## Exercise
For this exercise, restate word for word only the lines from the first line of the data to the line containing "### For Windows Machines ###".

## Data for the task
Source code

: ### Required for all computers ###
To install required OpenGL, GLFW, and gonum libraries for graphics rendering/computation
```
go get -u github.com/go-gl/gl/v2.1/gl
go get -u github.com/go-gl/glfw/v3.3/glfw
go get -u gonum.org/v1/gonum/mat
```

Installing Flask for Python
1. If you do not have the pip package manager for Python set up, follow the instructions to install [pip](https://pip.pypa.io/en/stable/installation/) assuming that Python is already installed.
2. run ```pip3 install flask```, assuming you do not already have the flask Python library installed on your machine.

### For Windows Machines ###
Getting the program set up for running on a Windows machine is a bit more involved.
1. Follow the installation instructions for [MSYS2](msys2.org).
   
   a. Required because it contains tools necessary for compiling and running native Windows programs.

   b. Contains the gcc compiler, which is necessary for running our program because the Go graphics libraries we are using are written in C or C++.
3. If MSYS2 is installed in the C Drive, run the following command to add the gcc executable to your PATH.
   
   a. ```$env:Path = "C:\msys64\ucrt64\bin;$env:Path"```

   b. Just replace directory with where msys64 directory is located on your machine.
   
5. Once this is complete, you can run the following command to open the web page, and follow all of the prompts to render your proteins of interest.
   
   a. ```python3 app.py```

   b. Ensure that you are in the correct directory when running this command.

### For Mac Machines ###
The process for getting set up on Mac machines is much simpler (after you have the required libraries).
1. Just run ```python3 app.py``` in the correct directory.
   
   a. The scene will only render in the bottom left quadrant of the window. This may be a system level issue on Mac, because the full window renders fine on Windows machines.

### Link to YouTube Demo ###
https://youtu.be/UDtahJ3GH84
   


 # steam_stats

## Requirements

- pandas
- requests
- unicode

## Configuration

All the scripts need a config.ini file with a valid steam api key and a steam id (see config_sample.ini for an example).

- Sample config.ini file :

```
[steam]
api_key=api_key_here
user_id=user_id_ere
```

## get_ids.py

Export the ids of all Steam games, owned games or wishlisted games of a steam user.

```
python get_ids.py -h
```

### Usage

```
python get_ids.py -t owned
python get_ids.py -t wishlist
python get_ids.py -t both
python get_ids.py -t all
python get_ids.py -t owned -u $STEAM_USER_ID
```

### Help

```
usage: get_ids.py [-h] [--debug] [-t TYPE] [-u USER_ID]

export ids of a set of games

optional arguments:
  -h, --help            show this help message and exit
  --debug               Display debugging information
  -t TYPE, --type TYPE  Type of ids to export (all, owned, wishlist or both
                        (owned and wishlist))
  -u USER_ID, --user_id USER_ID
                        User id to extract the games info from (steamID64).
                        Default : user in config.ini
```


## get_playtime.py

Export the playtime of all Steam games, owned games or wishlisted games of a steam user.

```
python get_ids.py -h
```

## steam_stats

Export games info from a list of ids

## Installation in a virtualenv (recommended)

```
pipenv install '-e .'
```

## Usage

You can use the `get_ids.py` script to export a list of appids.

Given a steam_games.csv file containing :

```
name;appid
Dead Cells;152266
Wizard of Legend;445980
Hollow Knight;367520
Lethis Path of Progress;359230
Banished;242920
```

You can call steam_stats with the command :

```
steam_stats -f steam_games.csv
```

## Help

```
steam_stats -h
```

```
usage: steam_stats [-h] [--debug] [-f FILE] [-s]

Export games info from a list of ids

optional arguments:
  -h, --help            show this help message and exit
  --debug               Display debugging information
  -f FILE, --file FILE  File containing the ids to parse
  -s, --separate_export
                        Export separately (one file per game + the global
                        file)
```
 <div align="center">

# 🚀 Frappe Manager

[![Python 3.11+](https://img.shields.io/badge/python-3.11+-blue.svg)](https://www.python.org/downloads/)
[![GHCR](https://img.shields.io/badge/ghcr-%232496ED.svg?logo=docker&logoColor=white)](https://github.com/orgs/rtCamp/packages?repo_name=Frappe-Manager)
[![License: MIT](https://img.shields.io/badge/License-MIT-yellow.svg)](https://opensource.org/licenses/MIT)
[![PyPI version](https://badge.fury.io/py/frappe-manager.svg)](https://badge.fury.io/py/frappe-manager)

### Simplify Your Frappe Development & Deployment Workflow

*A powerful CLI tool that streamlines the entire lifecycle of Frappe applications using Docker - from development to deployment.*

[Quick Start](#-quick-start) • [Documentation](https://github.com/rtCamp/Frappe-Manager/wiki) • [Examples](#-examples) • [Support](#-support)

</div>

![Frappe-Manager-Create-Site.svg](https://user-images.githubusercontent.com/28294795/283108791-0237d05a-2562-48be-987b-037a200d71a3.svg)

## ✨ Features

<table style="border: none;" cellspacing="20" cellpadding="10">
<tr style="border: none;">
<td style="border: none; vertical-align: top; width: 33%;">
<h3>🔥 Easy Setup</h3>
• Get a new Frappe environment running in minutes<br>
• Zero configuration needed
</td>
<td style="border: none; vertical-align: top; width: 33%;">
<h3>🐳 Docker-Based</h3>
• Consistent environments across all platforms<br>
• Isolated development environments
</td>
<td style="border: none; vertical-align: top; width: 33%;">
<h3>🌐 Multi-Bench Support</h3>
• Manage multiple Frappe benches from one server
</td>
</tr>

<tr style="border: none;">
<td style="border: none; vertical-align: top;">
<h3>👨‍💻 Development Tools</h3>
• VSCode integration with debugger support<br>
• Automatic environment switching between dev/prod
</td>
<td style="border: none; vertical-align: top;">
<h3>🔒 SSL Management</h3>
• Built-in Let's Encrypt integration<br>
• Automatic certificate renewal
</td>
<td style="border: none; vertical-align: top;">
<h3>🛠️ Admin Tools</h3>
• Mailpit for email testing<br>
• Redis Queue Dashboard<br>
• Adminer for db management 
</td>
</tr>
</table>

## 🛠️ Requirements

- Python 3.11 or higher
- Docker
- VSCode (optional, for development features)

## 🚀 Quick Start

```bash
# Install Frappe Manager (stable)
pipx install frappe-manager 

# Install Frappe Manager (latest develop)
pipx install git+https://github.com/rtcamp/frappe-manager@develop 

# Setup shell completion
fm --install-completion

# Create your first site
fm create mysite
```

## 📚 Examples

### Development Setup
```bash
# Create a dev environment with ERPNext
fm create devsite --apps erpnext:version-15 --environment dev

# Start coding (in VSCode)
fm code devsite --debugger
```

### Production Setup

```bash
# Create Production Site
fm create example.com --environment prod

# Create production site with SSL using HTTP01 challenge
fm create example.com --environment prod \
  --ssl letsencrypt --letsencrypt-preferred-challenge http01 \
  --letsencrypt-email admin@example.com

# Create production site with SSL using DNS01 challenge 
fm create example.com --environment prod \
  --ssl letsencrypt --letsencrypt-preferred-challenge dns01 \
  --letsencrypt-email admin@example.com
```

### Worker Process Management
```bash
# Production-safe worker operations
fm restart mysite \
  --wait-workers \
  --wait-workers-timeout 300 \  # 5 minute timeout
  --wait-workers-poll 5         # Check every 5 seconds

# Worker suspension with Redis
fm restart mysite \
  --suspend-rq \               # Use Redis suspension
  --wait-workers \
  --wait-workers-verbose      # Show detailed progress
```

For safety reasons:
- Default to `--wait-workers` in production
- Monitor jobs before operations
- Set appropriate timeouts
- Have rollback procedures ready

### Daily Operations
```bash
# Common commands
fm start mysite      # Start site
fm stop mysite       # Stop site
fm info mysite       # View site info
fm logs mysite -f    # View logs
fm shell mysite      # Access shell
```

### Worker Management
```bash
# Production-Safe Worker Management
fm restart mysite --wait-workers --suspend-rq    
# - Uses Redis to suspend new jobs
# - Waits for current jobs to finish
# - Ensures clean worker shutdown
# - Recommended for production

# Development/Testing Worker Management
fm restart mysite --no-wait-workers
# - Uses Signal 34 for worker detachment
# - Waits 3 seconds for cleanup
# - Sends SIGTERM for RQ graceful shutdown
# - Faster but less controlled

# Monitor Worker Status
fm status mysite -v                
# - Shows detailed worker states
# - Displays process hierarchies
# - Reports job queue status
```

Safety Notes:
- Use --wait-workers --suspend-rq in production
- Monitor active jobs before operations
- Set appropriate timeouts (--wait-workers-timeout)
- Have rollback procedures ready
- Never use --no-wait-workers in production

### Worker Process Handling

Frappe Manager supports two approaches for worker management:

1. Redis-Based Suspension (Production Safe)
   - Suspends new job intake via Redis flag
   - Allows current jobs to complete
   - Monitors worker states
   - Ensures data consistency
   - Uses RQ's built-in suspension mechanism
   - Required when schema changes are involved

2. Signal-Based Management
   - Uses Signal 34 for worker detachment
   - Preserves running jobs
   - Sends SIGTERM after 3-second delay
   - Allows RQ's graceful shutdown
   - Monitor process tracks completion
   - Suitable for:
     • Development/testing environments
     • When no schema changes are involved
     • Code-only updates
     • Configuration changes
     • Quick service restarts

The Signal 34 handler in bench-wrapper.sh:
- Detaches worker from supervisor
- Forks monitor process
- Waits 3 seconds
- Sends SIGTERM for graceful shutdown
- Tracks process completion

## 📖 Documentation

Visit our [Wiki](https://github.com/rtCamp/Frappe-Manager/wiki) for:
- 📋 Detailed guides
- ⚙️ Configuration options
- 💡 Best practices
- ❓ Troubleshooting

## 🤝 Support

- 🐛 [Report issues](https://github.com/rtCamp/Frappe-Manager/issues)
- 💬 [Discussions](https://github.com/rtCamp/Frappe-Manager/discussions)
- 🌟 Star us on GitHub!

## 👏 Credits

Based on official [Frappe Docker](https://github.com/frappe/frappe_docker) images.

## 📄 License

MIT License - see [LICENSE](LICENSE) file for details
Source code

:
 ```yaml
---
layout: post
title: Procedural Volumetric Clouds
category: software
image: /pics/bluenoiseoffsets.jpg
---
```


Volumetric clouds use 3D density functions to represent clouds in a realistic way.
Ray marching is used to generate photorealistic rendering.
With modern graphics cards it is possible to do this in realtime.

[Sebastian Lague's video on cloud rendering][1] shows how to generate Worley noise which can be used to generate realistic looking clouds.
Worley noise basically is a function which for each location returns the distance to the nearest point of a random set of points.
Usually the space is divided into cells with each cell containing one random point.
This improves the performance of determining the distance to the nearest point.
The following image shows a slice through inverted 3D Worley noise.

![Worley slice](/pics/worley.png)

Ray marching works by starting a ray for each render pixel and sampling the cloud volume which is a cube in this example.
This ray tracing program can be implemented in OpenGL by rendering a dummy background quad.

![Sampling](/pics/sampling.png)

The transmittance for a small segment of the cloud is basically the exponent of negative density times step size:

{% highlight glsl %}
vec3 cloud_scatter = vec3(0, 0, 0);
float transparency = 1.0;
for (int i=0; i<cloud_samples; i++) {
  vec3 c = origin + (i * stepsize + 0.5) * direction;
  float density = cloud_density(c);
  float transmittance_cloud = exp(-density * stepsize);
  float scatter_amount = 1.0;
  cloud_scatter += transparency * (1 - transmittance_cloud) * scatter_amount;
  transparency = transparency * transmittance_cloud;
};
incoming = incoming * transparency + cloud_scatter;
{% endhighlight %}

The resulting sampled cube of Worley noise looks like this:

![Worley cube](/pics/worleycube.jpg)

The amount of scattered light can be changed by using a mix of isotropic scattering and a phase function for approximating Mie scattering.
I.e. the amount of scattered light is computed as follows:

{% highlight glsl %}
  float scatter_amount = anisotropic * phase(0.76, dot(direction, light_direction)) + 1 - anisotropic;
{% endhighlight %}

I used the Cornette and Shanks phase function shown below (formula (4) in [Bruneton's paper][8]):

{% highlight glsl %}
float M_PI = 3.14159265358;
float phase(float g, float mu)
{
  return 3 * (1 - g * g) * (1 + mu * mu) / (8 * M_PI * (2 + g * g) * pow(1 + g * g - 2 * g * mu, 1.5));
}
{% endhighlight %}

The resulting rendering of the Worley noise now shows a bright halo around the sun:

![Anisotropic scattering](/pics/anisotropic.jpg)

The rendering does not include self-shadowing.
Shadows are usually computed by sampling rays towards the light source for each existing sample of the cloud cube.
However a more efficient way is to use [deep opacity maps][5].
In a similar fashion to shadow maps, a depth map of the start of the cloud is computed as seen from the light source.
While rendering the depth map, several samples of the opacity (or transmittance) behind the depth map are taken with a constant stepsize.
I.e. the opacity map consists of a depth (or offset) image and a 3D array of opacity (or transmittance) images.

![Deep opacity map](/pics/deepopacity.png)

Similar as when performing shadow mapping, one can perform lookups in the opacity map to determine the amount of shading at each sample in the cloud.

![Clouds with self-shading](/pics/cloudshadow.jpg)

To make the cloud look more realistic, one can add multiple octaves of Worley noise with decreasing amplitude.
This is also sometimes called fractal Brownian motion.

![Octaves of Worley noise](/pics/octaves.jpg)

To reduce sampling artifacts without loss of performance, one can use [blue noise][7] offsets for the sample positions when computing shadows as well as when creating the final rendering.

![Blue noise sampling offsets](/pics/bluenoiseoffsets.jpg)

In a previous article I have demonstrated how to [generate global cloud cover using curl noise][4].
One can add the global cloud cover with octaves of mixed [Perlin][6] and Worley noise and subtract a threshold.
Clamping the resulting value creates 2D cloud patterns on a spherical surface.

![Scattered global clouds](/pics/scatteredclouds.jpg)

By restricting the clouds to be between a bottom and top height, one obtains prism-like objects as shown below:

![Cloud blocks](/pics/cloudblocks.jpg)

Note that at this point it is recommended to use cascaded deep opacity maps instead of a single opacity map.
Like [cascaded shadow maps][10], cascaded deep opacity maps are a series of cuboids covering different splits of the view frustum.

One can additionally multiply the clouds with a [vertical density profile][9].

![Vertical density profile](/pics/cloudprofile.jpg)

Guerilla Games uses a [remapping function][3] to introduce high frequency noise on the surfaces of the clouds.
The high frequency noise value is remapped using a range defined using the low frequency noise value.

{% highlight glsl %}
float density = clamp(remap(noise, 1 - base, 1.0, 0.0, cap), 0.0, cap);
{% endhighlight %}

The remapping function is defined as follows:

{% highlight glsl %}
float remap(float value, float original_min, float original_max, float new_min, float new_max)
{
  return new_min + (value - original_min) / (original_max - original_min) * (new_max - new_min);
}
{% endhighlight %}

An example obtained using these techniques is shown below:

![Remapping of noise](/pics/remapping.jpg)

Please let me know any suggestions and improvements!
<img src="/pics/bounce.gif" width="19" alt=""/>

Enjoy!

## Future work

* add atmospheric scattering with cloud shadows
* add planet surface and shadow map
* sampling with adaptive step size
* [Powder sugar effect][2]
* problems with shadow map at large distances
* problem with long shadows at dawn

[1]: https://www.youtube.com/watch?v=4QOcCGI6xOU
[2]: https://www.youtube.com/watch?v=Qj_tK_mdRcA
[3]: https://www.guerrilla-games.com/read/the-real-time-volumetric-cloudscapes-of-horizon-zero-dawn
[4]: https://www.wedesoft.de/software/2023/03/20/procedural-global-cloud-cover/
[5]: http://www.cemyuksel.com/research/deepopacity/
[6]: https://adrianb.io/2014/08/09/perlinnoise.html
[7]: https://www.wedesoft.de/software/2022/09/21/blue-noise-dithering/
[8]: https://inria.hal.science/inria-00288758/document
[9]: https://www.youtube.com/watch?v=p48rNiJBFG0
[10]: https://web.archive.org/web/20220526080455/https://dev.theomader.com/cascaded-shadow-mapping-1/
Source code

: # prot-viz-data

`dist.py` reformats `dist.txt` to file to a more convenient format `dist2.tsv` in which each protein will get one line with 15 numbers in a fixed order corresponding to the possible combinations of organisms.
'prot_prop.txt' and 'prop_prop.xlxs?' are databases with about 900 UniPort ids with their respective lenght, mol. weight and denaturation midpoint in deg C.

## Written answer
Source code

: ### Required for all computers ###
To install required OpenGL, GLFW, and gonum libraries for graphics rendering/computation
```
go get -u github.com/go-gl/gl/v2.1/gl
go get -u github.com/go-gl/glfw/v3.3/glfw
go get -u gonum.org/v1/gonum/mat
```

Installing Flask for Python
1. If you do not have the pip package manager for Python set up, follow the instructions to install [pip](https://pip.pypa.io/en/stable/installation/) assuming that Python is already installed.
2. run ```pip3 install flask```, assuming you do not already have the flask Python library installed on your machine.

### For Windows Machines ###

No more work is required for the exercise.